In an interesting answer in Climbing Mount Improbable (I can’t remember the page) that Dawkins makes in reply to the charge that it is unthinkable that evolution could have chosen correctly from all the billions of possibilities that were open to it at every stage without some form of guiding intelligence, he makes his answer by invoking an analogy from a sentence in Hamlet:  ‘Methinks it is like a weasel’. His point is that if evolution had to find the whole sentence in one fell swoop it would be incredible.  But it doesn’t. All it has to do is to find an M then an e and so on. To this his critics reply that it wouldn’t have known that M was the letter to find, unless the whole sentence was already in existence, at least in somebody’s mind.  Actually, I think Dawkins might be right and the analogy is misleading.  To develop an eye all nature needed to do was to develop a light sensitive patch on some creature’s skin which would give it a competitive advantage, then a more sensitive patch until the whole caboodle of lens and iris and all the rest was in existence.  But then again, what use is an eye unless it is being used by a creature that simultaneously has developed all the other attributes that even the most basic of organisms needs?  So maybe evolution did need to come up with the whole phrase all at once.  What do you think?

 

That, however, is not my point.  My point is that the possibility that evolution could come up with an M without some guiding purposeful intelligence, does not show that there is no guiding purposeful intelligence, because it could equally be the case that it was guided by a purposeful intelligence.  The truth of it is that we weren’t there, we just don’t know.  But we can be pretty certain that the science of a future age would tell us that it is not the right question.  Again and again, science now is telling us that two propositions that could not possibly be true at the same time are true at the same time.   The non sequitur ‘science has shown that what was once thought to be a divine miracle is in fact a natural occurrence shows there is no God’  is a mistake atheists regularly make, just as theists so often find evidence in science for events in the Bible as evidence that the Bible is true.  Both science and the Bible call for acts of faith because neither gives us a complete picture.

 

This has never been so true as it is today, for science has now pushed the boundaries of what it knows so far they have escaped our capacity to make sense of them.  How can electrons be both particles and waves at the same time?  How can two photons communicate instantaneously with each other across the whole universe?  Dark matter is by definition dark.  What would an infinity of universes look like?  What was the nature of the nothing Hawking and Krauss say the universe emerged from in a blinding flash of heat and light (I think they are right for theological reasons but I have no hope of doing the math).
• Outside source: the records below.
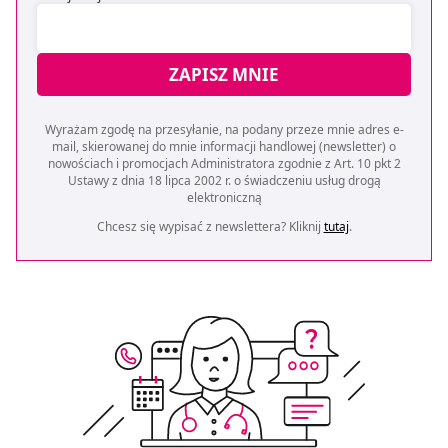
ZAPISZ MNIE
Wyrażam zgodę na przesyłanie, na podany przeze mnie adres e-
mail, skierowanej do mnie informacji handlowej (newsletter) o
nowościach i promocjach Administratora zgodnie z Art. 10 pkt 2
Ustawy z dnia 18 lipca 2002 r. o świadczeniu usług drogą
elektroniczną
Chcesz się wypisać z newslettera? Kliknij
tutaj
.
We just don’t know the answer to all these questions.  Science is now landing us in a wonderful place, the land of just don’t know, but many people still think of it as if it is handing us seventeenth century Cartesian certainties.   Only the theologically less well-informed can imagine that in The God Delusion Dawkins is attacking a God that intelligent believers believe in.  We don’t believe in such a God either.   This is a book that is only saying tautologically the unbelievable is unbelievable.  My problem with it is that it seems totally unaware of an idea of God that might be believable, let alone refutes it.  The question is not ‘has science disproved religion?’ but ‘given that we know hardly anything, what are the most personally satisfying acts of faith we can make?’ I’m a regular reader of The Humanist but I can’t say I feel very inspired by it.  If I have to choose between competing mythologies, and I do, I find the Gospels a much better read.